Dampak dari efek ini bak pisau bermata dua: di satu sisi, memfasilitasi pengguna untuk dapat mengungkapkan dirinya, saling berbagi emosi positif, dan membantu sesama dengan skala yang luas (contohnya seperti menginisiasi crowdfunding); di sisi lain, dengan lunturnya identitas individu dan terminimalisasinya konsekuensi perilaku, banyak pengguna menjadi lebih terdorong untuk berkata kasar, mengumbar kemarahan dan kebencian, dan bahkan secara sengaja berperilaku agresif terhadap orang lain. Dalam istilah yang lebih populer, perilaku agresif secara online yang dilakukan secara sengaja dan berulang diistilahkan sebagai cyberbullying (Patchin & Hinduja, 2015).

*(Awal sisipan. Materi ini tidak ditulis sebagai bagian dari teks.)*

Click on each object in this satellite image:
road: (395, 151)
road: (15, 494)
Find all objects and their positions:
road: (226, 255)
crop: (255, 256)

Cyberbullying telah meluas dan mudah dijumpai dalam interaksi sehari-hari di jagad maya. Cyberbullying dapat dilakukan oleh dan kepada siapapun yang merupakan pengguna aktif internet. Baik anak-anak, remaja, dewasa, dan lansia dapat menjadi pelaku maupun korban cyberbullying. Selain berdampak serius secara psikologis bagi korban, hal yang tidak kalah mengkhawatirkan dari fenomena cyberbullying adalah potensinya untuk menciptakan siklus kekerasan. Beragam studi telah menemukan bahwa pengalaman menjadi korban (cyber-victimization) berperan sebagai salah satu prediktor utama dari perilaku cyberbullying (e.g., Kowalski et al., 2014; Wong et al., 2014); dengan kata lain, mereka yang sebelumnya merupakan korban berisiko tinggi untuk menjadi pelaku cyberbullying di kemudian hari.

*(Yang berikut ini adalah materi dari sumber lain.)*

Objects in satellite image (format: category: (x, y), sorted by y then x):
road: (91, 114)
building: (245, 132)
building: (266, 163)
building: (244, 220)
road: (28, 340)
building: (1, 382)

Dalam konteks pengasuhan, secara intuitif umumnya orang tua (atau figur pengasuh) berusaha memproteksi anaknya dari dampak negatif berinternet dengan bersikap kepo dan melakukan pengawasan. Secara empiris, berbagai studi di dunia barat menemukan bahwa “kekepoan” atau keingintahuan orang tua terhadap aktivitas berinternet anak mampu berperan sebagai faktor protektif dan melemahkan hubungan pengalaman sebagai korban dengan perilaku cyberbullying (Hood & Duffy, 2018; Kowalski et al., 2014).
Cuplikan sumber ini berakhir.